Which of the following is the correct adjusting entry for the account holder when the bank submits a debit memorandum for a monthly service charge of $30?

Miscellaneous Expense 30 Cash 30

For which of the following might a bank issue a debit memorandum to a depositor's account?

Monthly service charges

For which of the following will an adjusting entry be required as the result of a bank reconciliation?

NSF checks

TorF: Deposits in transit are added to the cash balance per books on the bank reconciliation.

False Deposits in transit are deposits the business knows are in route to the financial institution, but are not yet processed by the bank. They need to be added to the bank's balance in the bank reconciliation process.
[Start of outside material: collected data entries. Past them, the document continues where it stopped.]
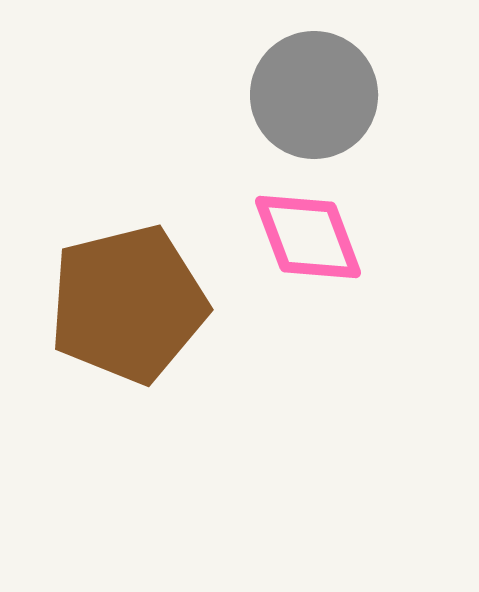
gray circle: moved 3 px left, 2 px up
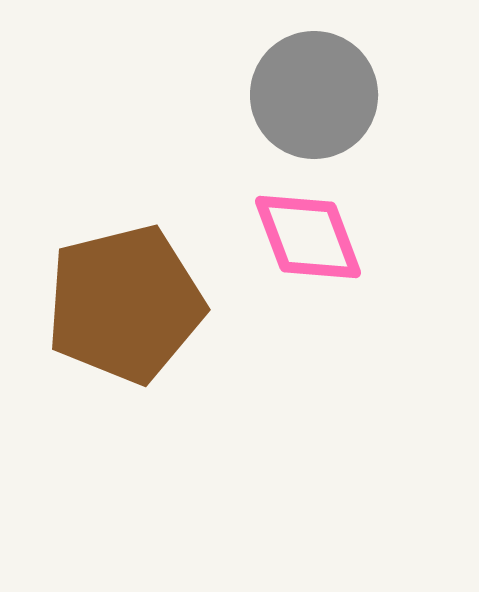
brown pentagon: moved 3 px left
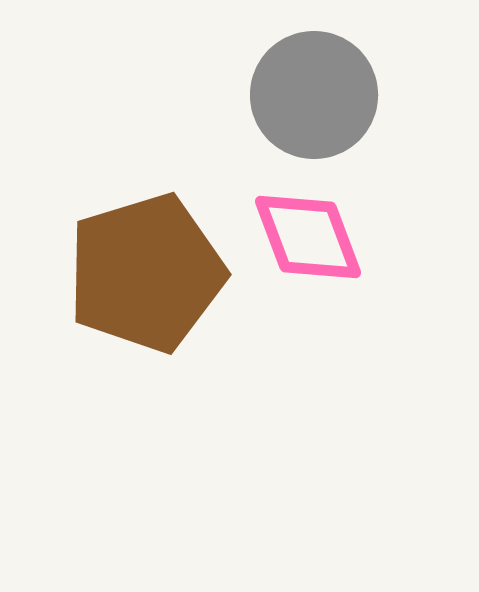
brown pentagon: moved 21 px right, 31 px up; rotated 3 degrees counterclockwise
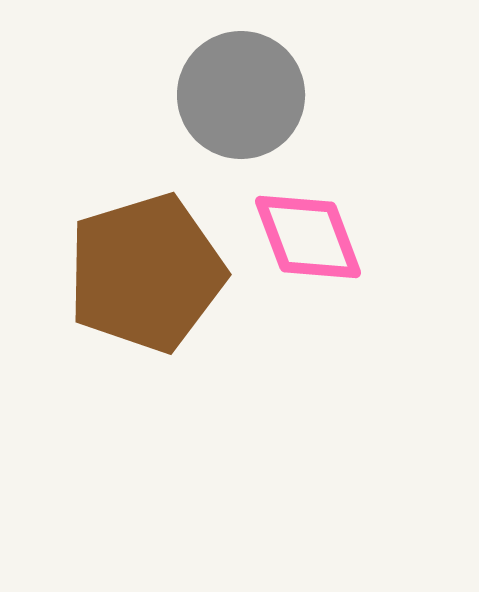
gray circle: moved 73 px left
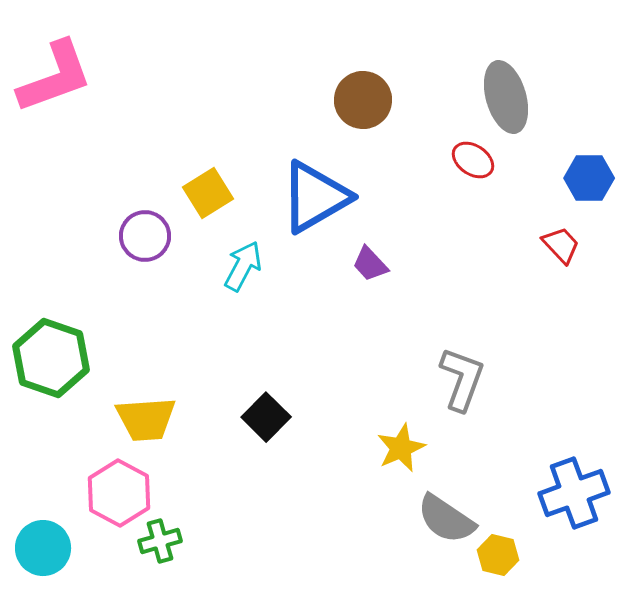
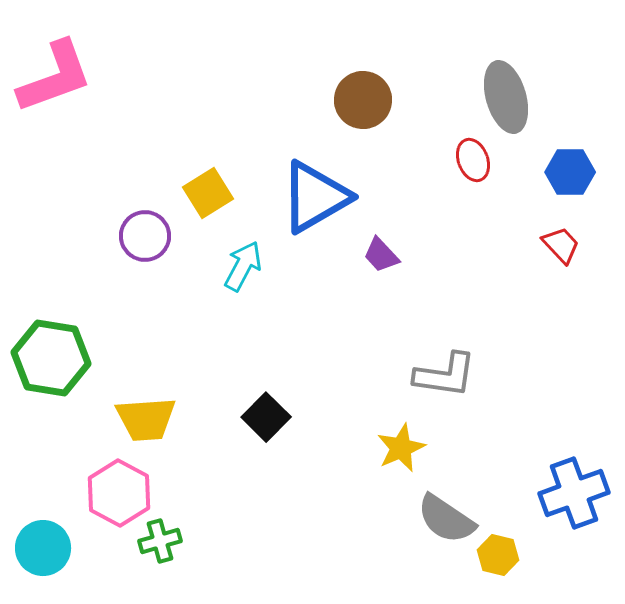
red ellipse: rotated 36 degrees clockwise
blue hexagon: moved 19 px left, 6 px up
purple trapezoid: moved 11 px right, 9 px up
green hexagon: rotated 10 degrees counterclockwise
gray L-shape: moved 17 px left, 4 px up; rotated 78 degrees clockwise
Which one of the statements below is true? Both deposits in transit and outstanding checks are deducted from the balance per the bank statement during the bank reconciliation process. Both deposits in transit and outstanding checks are added to the balance per the bank statement during the bank reconciliation process. Deposits in transit are deducted from the balance per the bank statement, and outstanding checks are added to the balance per the bank statement during the bank reconciliation process. The deposits in transit are added to the balance per the bank statement, and outstanding checks are deducted from the balance per the bank statement during the bank reconciliation process.

The deposits in transit are added to the balance per the bank statement, and outstanding checks are deducted from the balance per the bank statement during the bank reconciliation process.

Why should a bank reconciliation be prepared?

To explain any difference between the depositor's balance per books and the balance per bank.